The findings are based on images of the Sun’s corona taken by the Japanese and international Hinode spacecraft, launched in October 2006. Researchers used these images, computer modelling and spacecraft data to examine the Sun’s surface in great detail.

The Sun’s atmosphere - the corona - can reach temperatures of several million degrees Celsius. According to the researchers, who were led by Michelle Murray from the Mullard Space Science Laboratory (MSSL) at University College London, fountains or ejections into the corona occur when sudden changes in pressure are caused by continual rearrangements of the Sun’s magnetic field.

Under pressure

These changes in the solar magnetic field result in looping cycles of increasing pressure (forcing the jets up) and decreasing pressure (allowing the jets to collapse).
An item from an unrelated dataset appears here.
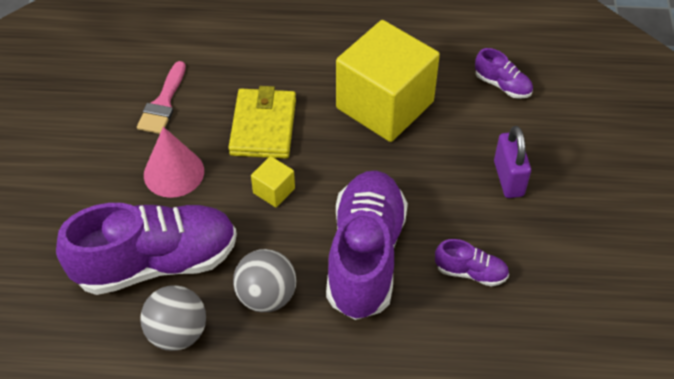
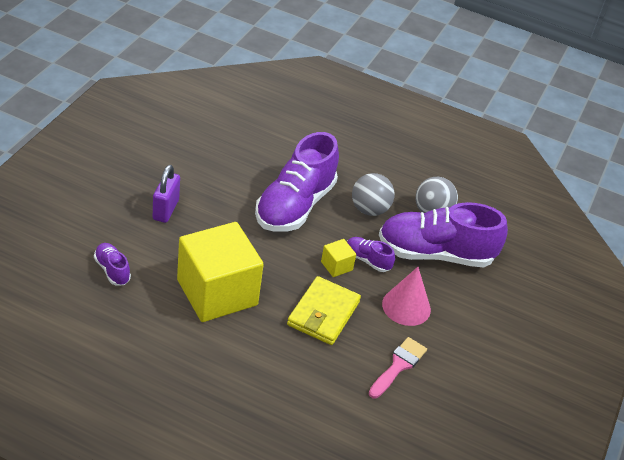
camera: 165 degrees left, 10 degrees down
(470, 272) = (234, 173): purple shoe -> purple shoe (367, 260)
The resulting eruptions are on a smaller scale than solar flares but may still be tens of thousands of kilometres across, said the researchers, who presented their results at the Royal Astronomical Society National Astronomy Meeting in Belfast, Ireland, yesterday.

Hinode was launched specifically to study solar eruptions and changes in the Sun’s magnetic field, and carries on board the Extreme Ultraviolet Imaging Spectrometer (EIS), which observed the Sun's fountains in “unprecedented detail” according to team member and MSSL postgraduate student Deb Baker. The spacecraft also carries a vector magnetograph capable of looking at the components of the Sun’s magnetic field and an X-ray device that can ‘see’ into the solar corona.

“[The EIS] has enabled us to narrow down the fountains' origins for the first time. We have also been able to find what drives the fountains by using computer experiments to replicate solar conditions," Baker said.

Murray added that new magnetic fields are constantly emerging across the whole of the solar surface and that the team’s results can explain a whole multitude of the fountains that have been observed with Hinode.

Bubbling geyser

Astrophysicist John Humble from the University of Tasmania and Australian Antarctic Division compares the eruptions to bubbling mud pools that occasionally erupt in geysers on Earth. “The outer layers of the Sun are in continuous agitation”, he said, adding that while the results are not surprising, it is a major extension of current knowledge about the processes driving these eruptions.

University of Sydney astrophysicist Mike Wheatland said that while the theory (that rearrangements of the Sun’s magnetic field can create solar flares) is not new, the research is interesting and shows these processes operating at a smaller scale and in more detail.

Hinode, which was developed by the Japanese Aerospace Exploration Agency in conjunction with NASA, the Science and Technology Facilities Council, and the European Space Agency, is part way through a three-year mission to study the solar atmosphere and the mechanisms that drive solar eruptions.